Source records:
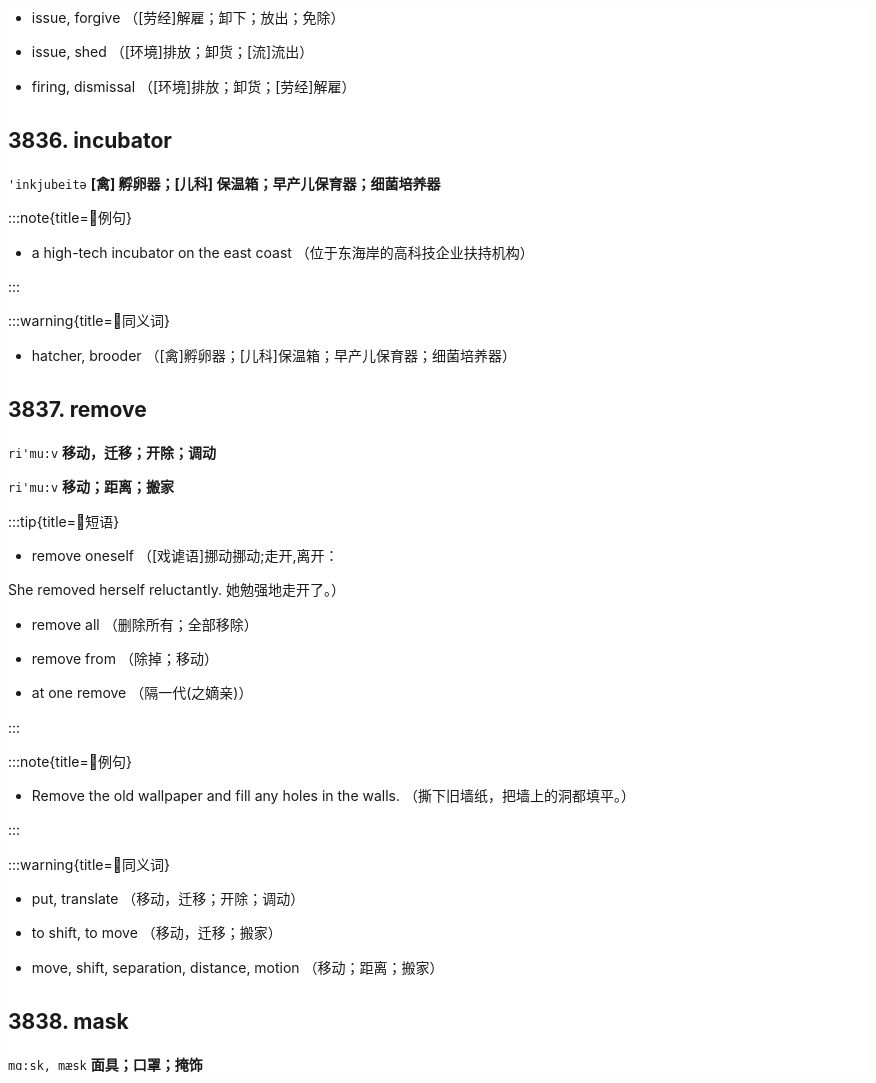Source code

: - issue, forgive （[劳经]解雇；卸下；放出；免除）

- issue, shed （[环境]排放；卸货；[流]流出）

- firing, dismissal （[环境]排放；卸货；[劳经]解雇）


## 3836. incubator

`'inkjubeitə`  **[禽] 孵卵器；[儿科] 保温箱；早产儿保育器；细菌培养器**

:::note{title=🎤例句}

- a high-tech incubator on the east coast （位于东海岸的高科技企业扶持机构）

:::

:::warning{title=🤔同义词}

- hatcher, brooder （[禽]孵卵器；[儿科]保温箱；早产儿保育器；细菌培养器）


## 3837. remove

`ri'mu:v`  **移动，迁移；开除；调动**

`ri'mu:v`  **移动；距离；搬家**

:::tip{title=🤩短语}

- remove oneself （[戏谑语]挪动挪动;走开,离开：

She removed herself reluctantly.
她勉强地走开了。）

- remove all （删除所有；全部移除）

- remove from （除掉；移动）

- at one remove （隔一代(之嫡亲)）

:::

:::note{title=🎤例句}

- Remove the old wallpaper and fill any holes in the walls. （撕下旧墙纸，把墙上的洞都填平。）

:::

:::warning{title=🤔同义词}

- put, translate （移动，迁移；开除；调动）

- to shift, to move （移动，迁移；搬家）

- move, shift, separation, distance, motion （移动；距离；搬家）


## 3838. mask

`mɑ:sk, mæsk`  **面具；口罩；掩饰**
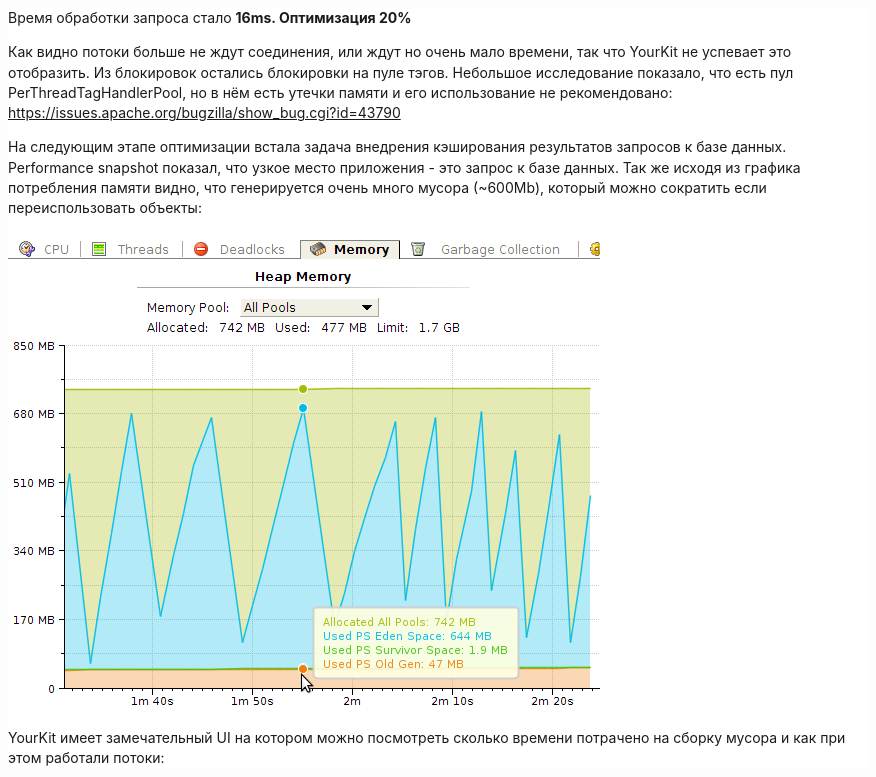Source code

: Время обработки запроса стало __16ms. Оптимизация 20%__

Как видно потоки больше не ждут соединения, или ждут но очень мало времени, так что YourKit не успевает это отобразить. Из блокировок остались блокировки на пуле тэгов. Небольшое исследование показало, что есть пул PerThreadTagHandlerPool, но в нём есть утечки памяти и его использование не рекомендовано: https://issues.apache.org/bugzilla/show_bug.cgi?id=43790

На следующим этапе оптимизации встала задача внедрения кэширования результатов запросов к базе данных. Performance snapshot показал, что узкое место приложения - это запрос к базе данных. Так же исходя из графика потребления памяти видно, что генерируется очень много мусора (~600Mb), который можно сократить если переиспользовать объекты:

![](img/10.png)

YourKit имеет замечательный UI на котором можно посмотреть сколько времени потрачено на сборку мусора и как при этом работали потоки:
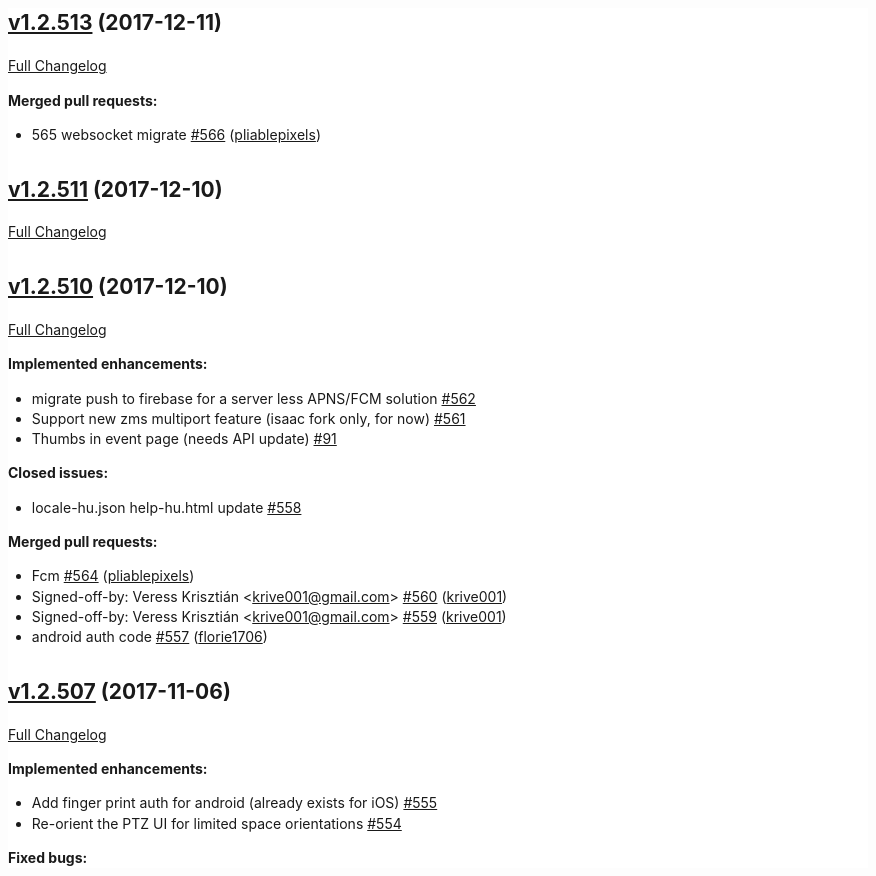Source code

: ## [v1.2.513](https://github.com/pliablepixels/zmNinja/tree/v1.2.513) (2017-12-11)
[Full Changelog](https://github.com/pliablepixels/zmNinja/compare/v1.2.511...v1.2.513)

**Merged pull requests:**

- 565 websocket migrate [\#566](https://github.com/pliablepixels/zmNinja/pull/566) ([pliablepixels](https://github.com/pliablepixels))

## [v1.2.511](https://github.com/pliablepixels/zmNinja/tree/v1.2.511) (2017-12-10)
[Full Changelog](https://github.com/pliablepixels/zmNinja/compare/v1.2.510...v1.2.511)

## [v1.2.510](https://github.com/pliablepixels/zmNinja/tree/v1.2.510) (2017-12-10)
[Full Changelog](https://github.com/pliablepixels/zmNinja/compare/v1.2.507...v1.2.510)

**Implemented enhancements:**

- migrate push to firebase for a server less APNS/FCM solution [\#562](https://github.com/pliablepixels/zmNinja/issues/562)
- Support new zms multiport feature \(isaac fork only, for now\) [\#561](https://github.com/pliablepixels/zmNinja/issues/561)
- Thumbs in event page \(needs API update\) [\#91](https://github.com/pliablepixels/zmNinja/issues/91)

**Closed issues:**

- locale-hu.json help-hu.html update [\#558](https://github.com/pliablepixels/zmNinja/issues/558)

**Merged pull requests:**

- Fcm [\#564](https://github.com/pliablepixels/zmNinja/pull/564) ([pliablepixels](https://github.com/pliablepixels))
- Signed-off-by: Veress Krisztián \<krive001@gmail.com\> [\#560](https://github.com/pliablepixels/zmNinja/pull/560) ([krive001](https://github.com/krive001))
- Signed-off-by: Veress Krisztián \<krive001@gmail.com\> [\#559](https://github.com/pliablepixels/zmNinja/pull/559) ([krive001](https://github.com/krive001))
- android auth code [\#557](https://github.com/pliablepixels/zmNinja/pull/557) ([florie1706](https://github.com/florie1706))

## [v1.2.507](https://github.com/pliablepixels/zmNinja/tree/v1.2.507) (2017-11-06)
[Full Changelog](https://github.com/pliablepixels/zmNinja/compare/v1.2.504...v1.2.507)

**Implemented enhancements:**

- Add finger print auth for android \(already exists for iOS\) [\#555](https://github.com/pliablepixels/zmNinja/issues/555)
- Re-orient the PTZ UI for limited space orientations [\#554](https://github.com/pliablepixels/zmNinja/issues/554)

**Fixed bugs:**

Job item:
The range runs from the line with "- hatcher, brooder" up to and including the line with "- remove from （除掉；移动）" in the listing above; please write out exactly those lines and nothing more.

Answer for the task:
- hatcher, brooder （[禽]孵卵器；[儿科]保温箱；早产儿保育器；细菌培养器）


## 3837. remove

`ri'mu:v`  **移动，迁移；开除；调动**

`ri'mu:v`  **移动；距离；搬家**

:::tip{title=🤩短语}

- remove oneself （[戏谑语]挪动挪动;走开,离开：

She removed herself reluctantly.
她勉强地走开了。）

- remove all （删除所有；全部移除）

- remove from （除掉；移动）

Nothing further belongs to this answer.